* **WHAT NEEDS TO BE DONE**
With the pictures removed, write out the data below exactly.

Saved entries
- Opening Delimiter -

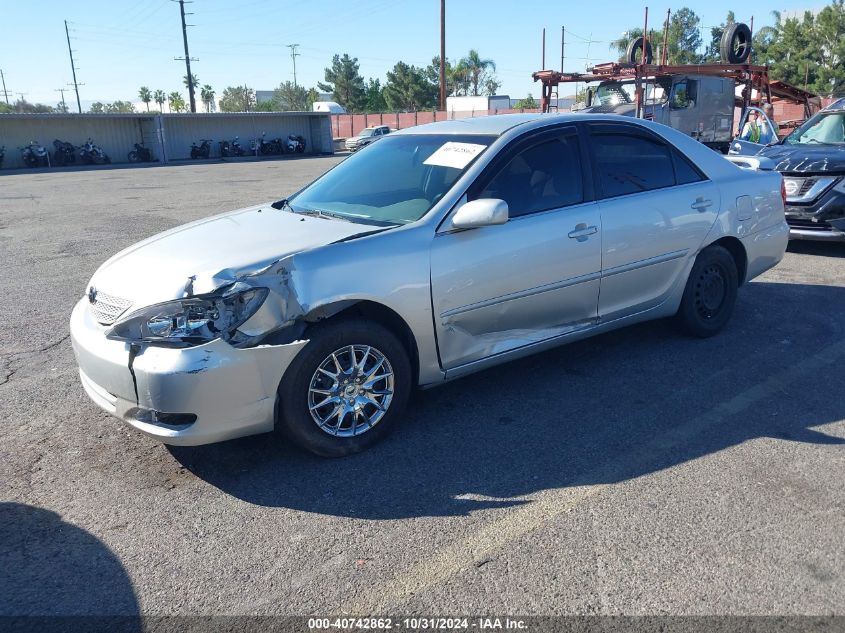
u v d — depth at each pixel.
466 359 3.96
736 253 5.38
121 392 3.26
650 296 4.83
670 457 3.56
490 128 4.39
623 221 4.49
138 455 3.71
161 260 3.54
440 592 2.61
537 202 4.18
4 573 2.77
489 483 3.36
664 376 4.61
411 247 3.65
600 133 4.59
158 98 92.56
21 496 3.32
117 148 38.72
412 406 4.25
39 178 26.59
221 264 3.34
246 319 3.19
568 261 4.22
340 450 3.60
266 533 3.01
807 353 4.96
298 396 3.40
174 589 2.67
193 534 3.01
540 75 18.27
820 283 6.92
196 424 3.20
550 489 3.29
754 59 57.72
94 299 3.59
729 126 18.91
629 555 2.79
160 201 16.30
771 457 3.52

- Closing Delimiter -

* **RESULT**
u v d — depth at each pixel.
466 359 3.96
736 253 5.38
121 392 3.26
650 296 4.83
670 457 3.56
490 128 4.39
623 221 4.49
138 455 3.71
161 260 3.54
440 592 2.61
537 202 4.18
4 573 2.77
489 483 3.36
664 376 4.61
411 247 3.65
600 133 4.59
158 98 92.56
21 496 3.32
117 148 38.72
412 406 4.25
39 178 26.59
221 264 3.34
246 319 3.19
568 261 4.22
340 450 3.60
266 533 3.01
807 353 4.96
298 396 3.40
174 589 2.67
193 534 3.01
540 75 18.27
820 283 6.92
196 424 3.20
550 489 3.29
754 59 57.72
94 299 3.59
729 126 18.91
629 555 2.79
160 201 16.30
771 457 3.52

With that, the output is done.